• **Compito da svolgere**:
Ricopia per intero, senza alcuna modifica, il brano qui sotto con la massima della Cassazione sull'allargamento delle strade nelle aree vincolate.

• **Brano da leggere**:
+ + + + + + +
Corte di Cassazione, sezione terza penale, Sentenza 13 giugno 2019, n. 26193.
La massima estrapolata:
In tema di tutela delle aree sottoposte a vincolo, la modificazione o l’allargamento di una strada preesistente devono essere precedute dal rilascio del permesso di costruire e dalla autorizzazione dell’autorità proposta alla tutela del vincolo, in quanto costituiscono una modificazione ambientale di carattere stabile, essendo configurabili, in mancanza, i reati di cui agli artt. 44 del d.P.R. 6 giugno 2001, n. 380, e 181 del d.lgs. 22 gennaio 2004, n. 42.
+ + + + + + +
• **Dati registrati**:
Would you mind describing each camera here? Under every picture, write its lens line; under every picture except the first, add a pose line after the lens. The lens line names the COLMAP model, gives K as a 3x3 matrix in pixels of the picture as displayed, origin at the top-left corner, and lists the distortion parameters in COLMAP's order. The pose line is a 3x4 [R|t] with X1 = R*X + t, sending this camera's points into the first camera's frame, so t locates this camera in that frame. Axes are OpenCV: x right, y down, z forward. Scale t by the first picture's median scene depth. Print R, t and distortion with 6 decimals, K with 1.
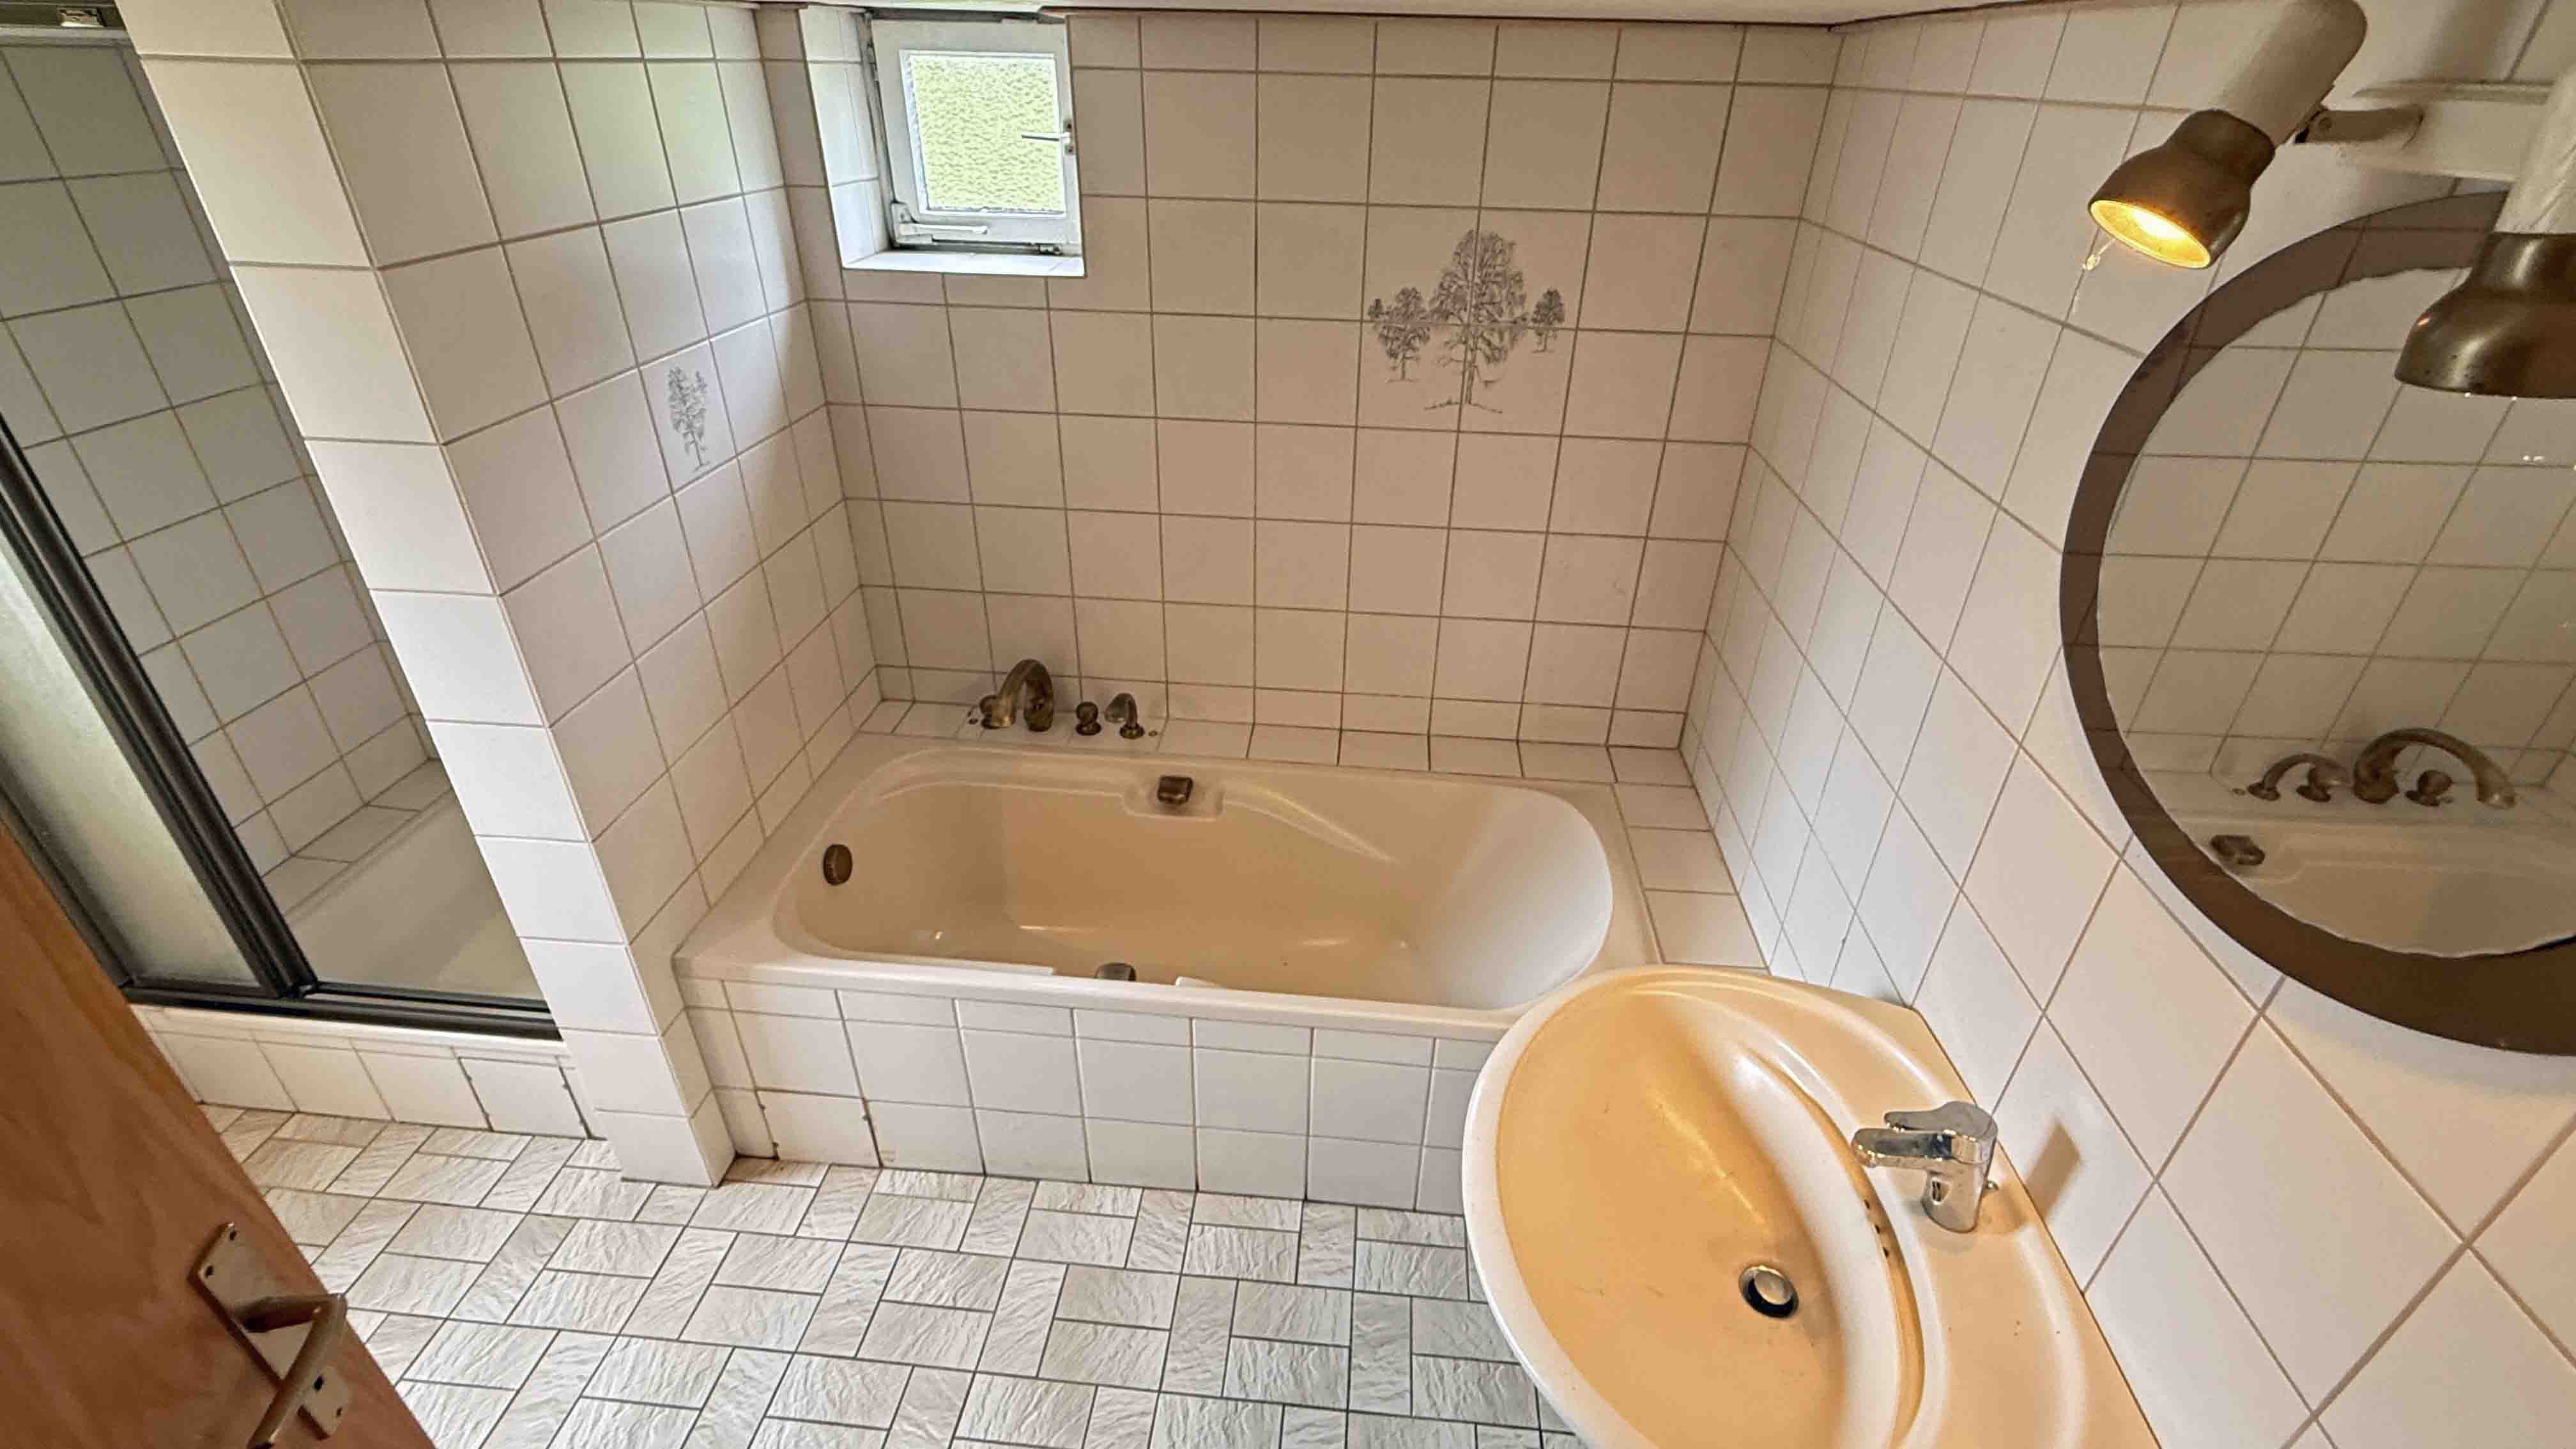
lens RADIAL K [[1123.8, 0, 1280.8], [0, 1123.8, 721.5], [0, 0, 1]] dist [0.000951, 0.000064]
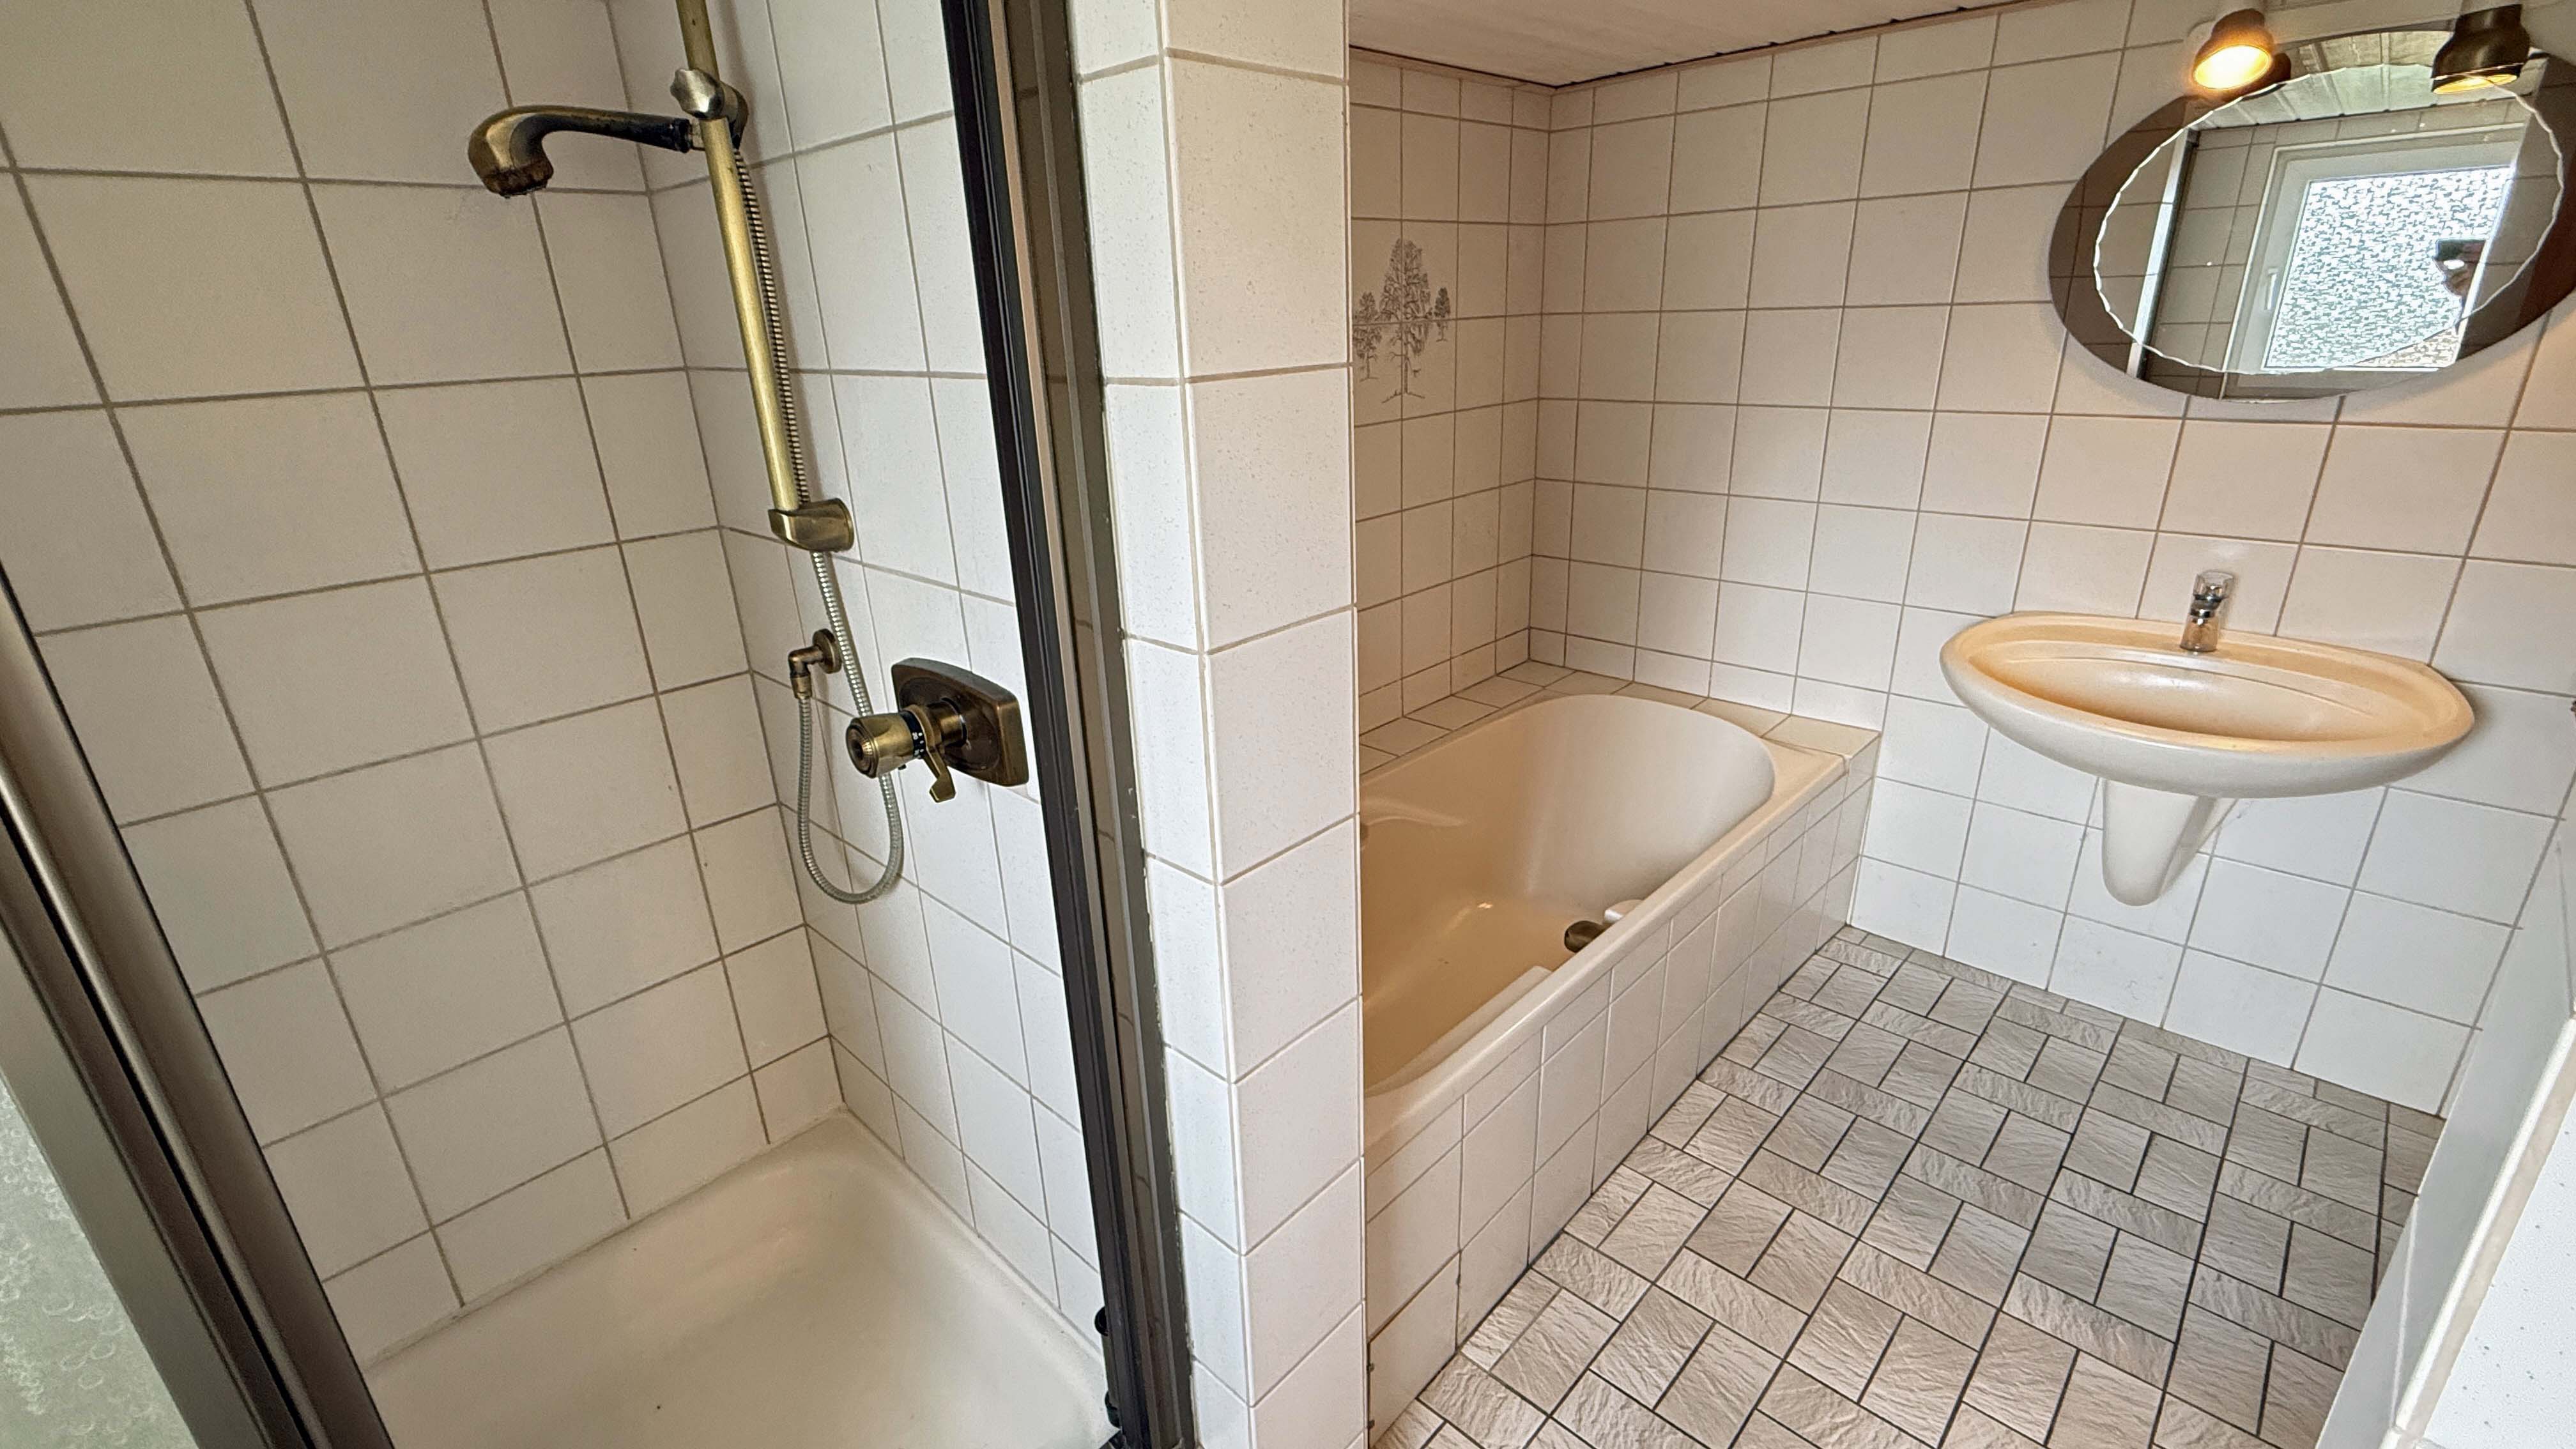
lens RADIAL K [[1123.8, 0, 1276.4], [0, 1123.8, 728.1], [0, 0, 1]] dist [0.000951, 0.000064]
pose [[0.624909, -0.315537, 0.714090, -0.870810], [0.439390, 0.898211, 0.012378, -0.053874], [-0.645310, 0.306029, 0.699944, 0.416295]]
+ + + + + + +
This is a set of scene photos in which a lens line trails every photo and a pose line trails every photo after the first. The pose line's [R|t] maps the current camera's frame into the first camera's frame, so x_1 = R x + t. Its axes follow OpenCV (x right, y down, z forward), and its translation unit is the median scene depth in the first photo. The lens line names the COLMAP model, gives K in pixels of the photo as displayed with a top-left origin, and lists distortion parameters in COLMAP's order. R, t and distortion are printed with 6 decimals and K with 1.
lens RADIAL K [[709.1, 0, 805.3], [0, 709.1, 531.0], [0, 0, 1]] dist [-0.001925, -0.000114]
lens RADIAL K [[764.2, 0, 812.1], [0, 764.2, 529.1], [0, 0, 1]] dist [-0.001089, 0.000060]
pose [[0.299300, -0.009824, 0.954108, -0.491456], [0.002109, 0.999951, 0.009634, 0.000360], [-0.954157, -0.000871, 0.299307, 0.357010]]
+ + + + + + +
• **Risposta**:
Corte di Cassazione, sezione terza penale, Sentenza 13 giugno 2019, n. 26193.
La massima estrapolata:
In tema di tutela delle aree sottoposte a vincolo, la modificazione o l’allargamento di una strada preesistente devono essere precedute dal rilascio del permesso di costruire e dalla autorizzazione dell’autorità proposta alla tutela del vincolo, in quanto costituiscono una modificazione ambientale di carattere stabile, essendo configurabili, in mancanza, i reati di cui agli artt. 44 del d.P.R. 6 giugno 2001, n. 380, e 181 del d.lgs. 22 gennaio 2004, n. 42.